Q: Any tips for deep frying a turkey? Seasonings I should use and how long should it cook for about a 10 lb turkey? Thanks
A: I love a deep fried turkey! It's something that should be done carefully, however. Putting an Ice cold turkey into hot oil can be dangerous! That being said, any brine recipe will do wonders, and I've done a fried turkey rubbed with peanut butter that was incredible. As for how long, again I always resort to the thermometer. Different fryers and temperatures produce different results. Again, I start with the oil low (300) and turn up to brown at the end (350). And I can't say this enough... Be careful! Hot oil can be really dangerous.
Q: Best aromatics for the roasting pan?
A: I really stick to the the basics. My favorite aromatics include carrot, onion, celery, garlic, thyme, bay leaf, and black peppercorns.
Q: Instead of a turkey I want to cook a hen, how do you suggest I prepare it?
A: I love a good roasted hen. I like stuffing the bird with the aromatics I listed above and basting with butter.
Q: Any tips on how to prepare roast duck...my first time. Thank you.
A: Roasting duck may seem daunting, but treat it as you would any bird for roasting. However because the skin is thicker, It's important to slowly render the fat out of it for a crisp result!
Q: Suggest different sides to take the meal to a healthy level, not so much starch but keeping it earthy.
A: If you're looking to take things to a healthy level, try some of those forgottien greens like Swiss chard, kale, mustard greens, and turnip greens. Most of them are in season locally and when cooked with a little onions and garlic, they fit right in with any turkey!
Q: Looking for some new veggie recipes! :)
A: I love simple roasted vegetables. Mashed potatoes are heavenly good, but if you're watching calories, try roasting different root vegetables like parsnips, turnips, celery root etc. with just a little olive oil and herbs like parsley, sage, rosemary, and thyme. Simon and Garfunkle knew what they were talking about.

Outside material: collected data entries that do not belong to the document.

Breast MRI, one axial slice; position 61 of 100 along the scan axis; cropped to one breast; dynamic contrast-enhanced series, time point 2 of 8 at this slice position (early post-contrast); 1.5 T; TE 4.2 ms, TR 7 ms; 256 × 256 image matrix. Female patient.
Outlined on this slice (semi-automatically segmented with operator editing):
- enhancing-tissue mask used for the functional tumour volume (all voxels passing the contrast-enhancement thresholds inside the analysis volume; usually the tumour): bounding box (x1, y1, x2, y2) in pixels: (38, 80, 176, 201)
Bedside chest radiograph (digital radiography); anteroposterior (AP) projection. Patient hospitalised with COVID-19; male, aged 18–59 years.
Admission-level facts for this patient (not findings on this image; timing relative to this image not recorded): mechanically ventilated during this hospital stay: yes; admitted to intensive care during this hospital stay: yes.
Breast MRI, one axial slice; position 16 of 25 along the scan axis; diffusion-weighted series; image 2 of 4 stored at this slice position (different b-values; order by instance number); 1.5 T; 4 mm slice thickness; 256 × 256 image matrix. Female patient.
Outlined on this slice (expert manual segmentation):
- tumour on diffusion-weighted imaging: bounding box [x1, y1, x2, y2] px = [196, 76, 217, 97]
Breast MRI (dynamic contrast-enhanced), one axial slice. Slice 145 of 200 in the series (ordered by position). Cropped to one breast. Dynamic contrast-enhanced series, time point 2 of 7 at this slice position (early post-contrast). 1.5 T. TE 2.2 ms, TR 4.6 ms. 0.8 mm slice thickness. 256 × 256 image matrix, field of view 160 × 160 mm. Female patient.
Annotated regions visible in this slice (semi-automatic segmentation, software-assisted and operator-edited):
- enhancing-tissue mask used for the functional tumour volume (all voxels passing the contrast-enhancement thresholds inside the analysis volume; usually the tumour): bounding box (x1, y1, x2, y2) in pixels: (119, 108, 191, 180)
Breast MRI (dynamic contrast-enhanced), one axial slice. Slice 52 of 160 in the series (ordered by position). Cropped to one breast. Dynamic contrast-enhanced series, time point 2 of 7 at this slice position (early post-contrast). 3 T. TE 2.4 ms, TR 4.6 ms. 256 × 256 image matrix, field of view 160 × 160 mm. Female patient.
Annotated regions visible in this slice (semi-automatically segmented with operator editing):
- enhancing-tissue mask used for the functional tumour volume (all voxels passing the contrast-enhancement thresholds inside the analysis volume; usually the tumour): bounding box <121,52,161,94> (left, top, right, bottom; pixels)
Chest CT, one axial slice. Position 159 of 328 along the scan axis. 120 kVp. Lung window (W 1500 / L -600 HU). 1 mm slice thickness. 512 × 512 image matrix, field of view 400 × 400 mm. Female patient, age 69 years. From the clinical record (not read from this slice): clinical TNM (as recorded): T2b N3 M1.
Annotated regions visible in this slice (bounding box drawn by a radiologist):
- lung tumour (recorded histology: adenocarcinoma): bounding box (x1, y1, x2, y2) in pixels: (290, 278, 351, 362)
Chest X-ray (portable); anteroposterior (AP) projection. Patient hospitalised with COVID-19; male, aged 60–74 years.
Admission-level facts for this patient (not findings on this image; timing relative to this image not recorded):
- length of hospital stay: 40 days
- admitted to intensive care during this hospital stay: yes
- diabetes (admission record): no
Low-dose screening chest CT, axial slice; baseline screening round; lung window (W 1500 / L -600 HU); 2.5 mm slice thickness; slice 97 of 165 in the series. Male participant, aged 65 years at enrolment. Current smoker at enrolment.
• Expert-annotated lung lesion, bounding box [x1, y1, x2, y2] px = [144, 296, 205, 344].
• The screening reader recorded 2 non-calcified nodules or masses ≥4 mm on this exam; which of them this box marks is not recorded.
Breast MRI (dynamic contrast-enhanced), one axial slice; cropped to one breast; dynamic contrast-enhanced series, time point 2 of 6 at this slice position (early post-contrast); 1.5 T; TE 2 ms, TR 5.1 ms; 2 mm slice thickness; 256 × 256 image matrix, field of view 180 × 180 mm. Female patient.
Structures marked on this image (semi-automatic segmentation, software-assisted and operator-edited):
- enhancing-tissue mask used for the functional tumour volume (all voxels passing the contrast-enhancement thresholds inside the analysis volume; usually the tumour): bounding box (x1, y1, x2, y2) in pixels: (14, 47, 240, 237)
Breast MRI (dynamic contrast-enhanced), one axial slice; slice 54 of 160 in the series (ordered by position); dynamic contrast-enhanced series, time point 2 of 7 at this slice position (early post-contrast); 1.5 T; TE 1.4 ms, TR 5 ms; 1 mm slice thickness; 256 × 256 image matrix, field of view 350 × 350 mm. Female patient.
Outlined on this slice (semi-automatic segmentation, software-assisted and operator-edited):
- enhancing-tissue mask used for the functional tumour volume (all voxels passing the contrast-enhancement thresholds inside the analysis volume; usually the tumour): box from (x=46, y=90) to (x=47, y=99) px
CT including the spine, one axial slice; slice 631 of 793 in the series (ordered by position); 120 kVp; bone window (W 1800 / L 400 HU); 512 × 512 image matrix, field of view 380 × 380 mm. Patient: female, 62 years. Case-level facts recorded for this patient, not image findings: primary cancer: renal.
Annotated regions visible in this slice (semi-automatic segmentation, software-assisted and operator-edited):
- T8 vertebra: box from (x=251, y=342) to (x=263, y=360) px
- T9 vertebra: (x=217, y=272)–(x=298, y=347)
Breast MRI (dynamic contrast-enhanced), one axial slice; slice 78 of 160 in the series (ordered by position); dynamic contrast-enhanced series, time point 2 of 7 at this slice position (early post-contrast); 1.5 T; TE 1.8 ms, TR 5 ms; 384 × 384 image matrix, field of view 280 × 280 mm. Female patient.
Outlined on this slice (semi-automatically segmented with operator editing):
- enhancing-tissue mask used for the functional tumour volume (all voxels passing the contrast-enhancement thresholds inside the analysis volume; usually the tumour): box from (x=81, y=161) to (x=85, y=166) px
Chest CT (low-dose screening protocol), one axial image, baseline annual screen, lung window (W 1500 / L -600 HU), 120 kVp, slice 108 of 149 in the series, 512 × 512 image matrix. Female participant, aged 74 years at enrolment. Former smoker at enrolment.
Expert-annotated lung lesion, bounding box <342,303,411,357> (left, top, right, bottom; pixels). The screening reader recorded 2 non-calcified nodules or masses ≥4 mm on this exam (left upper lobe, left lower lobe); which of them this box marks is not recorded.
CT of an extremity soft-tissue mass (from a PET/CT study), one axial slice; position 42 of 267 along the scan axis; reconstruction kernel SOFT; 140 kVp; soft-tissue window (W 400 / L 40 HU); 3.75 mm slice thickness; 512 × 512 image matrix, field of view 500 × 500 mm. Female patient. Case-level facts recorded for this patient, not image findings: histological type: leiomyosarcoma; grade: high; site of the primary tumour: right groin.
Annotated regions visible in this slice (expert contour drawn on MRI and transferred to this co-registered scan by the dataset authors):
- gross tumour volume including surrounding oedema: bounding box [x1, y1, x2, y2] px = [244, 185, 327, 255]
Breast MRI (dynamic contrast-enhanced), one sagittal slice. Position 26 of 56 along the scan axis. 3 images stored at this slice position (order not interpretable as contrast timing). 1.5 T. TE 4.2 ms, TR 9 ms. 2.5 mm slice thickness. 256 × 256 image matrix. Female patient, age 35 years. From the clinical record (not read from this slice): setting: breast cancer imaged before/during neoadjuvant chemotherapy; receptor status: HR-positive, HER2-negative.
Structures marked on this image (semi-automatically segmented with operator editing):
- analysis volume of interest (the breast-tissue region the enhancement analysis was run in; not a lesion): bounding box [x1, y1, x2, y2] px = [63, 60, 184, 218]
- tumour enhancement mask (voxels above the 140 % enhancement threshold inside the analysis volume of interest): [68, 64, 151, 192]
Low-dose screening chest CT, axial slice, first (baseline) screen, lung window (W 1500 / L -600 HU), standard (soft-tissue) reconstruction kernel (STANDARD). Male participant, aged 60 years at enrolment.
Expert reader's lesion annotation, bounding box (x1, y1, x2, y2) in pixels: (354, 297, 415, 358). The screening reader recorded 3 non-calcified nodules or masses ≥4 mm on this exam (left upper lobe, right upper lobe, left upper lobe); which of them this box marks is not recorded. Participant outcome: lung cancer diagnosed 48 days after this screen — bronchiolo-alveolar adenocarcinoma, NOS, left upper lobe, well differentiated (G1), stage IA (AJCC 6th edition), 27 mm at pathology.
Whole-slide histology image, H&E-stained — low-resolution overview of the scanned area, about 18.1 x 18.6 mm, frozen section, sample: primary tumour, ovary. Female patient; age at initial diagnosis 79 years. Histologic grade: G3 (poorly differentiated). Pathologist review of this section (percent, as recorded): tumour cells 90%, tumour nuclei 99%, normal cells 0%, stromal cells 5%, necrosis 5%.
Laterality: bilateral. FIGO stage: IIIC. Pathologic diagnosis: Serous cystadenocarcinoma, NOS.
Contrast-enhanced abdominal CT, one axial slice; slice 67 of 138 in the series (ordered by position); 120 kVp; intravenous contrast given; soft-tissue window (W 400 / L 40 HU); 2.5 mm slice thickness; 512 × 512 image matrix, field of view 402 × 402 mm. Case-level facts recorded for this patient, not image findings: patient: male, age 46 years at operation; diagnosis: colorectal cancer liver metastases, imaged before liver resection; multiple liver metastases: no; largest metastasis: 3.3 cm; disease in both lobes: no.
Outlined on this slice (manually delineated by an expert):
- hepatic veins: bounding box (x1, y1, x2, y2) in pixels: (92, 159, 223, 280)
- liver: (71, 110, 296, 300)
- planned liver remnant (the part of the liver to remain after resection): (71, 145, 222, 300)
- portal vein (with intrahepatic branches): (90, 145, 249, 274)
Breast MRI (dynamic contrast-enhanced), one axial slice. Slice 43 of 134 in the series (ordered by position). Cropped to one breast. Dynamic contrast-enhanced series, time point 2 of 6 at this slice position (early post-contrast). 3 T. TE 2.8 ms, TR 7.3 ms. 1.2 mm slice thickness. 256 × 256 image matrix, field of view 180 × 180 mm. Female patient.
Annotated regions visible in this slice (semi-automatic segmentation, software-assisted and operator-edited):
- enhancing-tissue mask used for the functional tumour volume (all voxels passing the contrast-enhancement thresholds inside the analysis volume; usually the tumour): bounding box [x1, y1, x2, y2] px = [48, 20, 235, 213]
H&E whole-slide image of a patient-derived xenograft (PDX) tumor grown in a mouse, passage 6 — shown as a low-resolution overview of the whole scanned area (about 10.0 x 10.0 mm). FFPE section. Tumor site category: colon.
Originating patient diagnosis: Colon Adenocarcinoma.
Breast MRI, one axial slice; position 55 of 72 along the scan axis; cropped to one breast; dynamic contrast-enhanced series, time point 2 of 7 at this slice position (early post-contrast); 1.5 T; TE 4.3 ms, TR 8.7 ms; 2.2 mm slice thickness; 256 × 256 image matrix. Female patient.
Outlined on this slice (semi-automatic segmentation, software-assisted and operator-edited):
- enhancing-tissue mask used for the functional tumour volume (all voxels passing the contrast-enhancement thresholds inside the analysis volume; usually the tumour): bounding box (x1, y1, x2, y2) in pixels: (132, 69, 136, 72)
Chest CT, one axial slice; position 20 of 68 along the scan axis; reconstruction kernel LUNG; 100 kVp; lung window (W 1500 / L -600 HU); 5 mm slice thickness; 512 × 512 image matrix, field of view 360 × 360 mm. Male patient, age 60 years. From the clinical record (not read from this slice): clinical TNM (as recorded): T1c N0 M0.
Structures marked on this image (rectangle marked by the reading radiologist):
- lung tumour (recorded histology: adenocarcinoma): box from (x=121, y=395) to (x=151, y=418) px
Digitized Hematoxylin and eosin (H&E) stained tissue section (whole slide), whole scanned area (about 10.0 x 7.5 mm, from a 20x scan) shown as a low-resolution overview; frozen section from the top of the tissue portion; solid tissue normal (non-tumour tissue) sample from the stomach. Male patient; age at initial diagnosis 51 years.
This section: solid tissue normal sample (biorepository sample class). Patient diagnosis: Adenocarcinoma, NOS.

Q: I'm cooking casseroles at home, then taking them to a relative's home for dinner. Any tips for keeping them warm and safe to eat?
A: Foods left in "the danger zone", or between 40 and 140 degrees farenheit, can become unsafe to eat after four hours. Try waiting to cook the sides until the latest possible time, or try prepping everything in advance, and finish the dish in the host's oven if your drive time is substantial.
Q: Chef you mentioned the danger zone, which made me think about food left sitting out after it's served, for grazing. How long is it safe? Should it be reheated before eating?
A: Certainly erring on the side of caution, I'd reccomend reheating leftovers, but I don't want to cause a panic! If the food has been cooked properly, it should be fine to eat in under four hours from leaving the oven. That's longer than I can sit at the table!
Q: What's the easiest thing I can bring to Thanksgiving dinner that won't look easy?
A: I wouldn't worry about whether or not the sides seem easy. Sometimes the simplest things taste the best!
Q: Can you suggest a good stuffing recipe?
A: At Table & Main we do a cornbread stuffing with roasted apples and sausage, the balance of sweet and savory is something I like, but I think stuffing can be a good medium for roasted mushrooms, truffles, and other deep and earthy flavors.
Q: Cranberry sauce/relish?
A: Cranberry relish is something I avoided like the plague as a child, but there are a few recipes out there that I've enjoyed as an adult, but it's something that my family skips over, so I just open a can for that one uncle that demands it. The most important part of Thanksgiving to me is spending time with family and friends, and I believe the convenience of some dishes that allow for more time with others shouldn't be overlooked. You can obviously spice it up with some grated orange zest and ginger, but the point is to enjoy the company!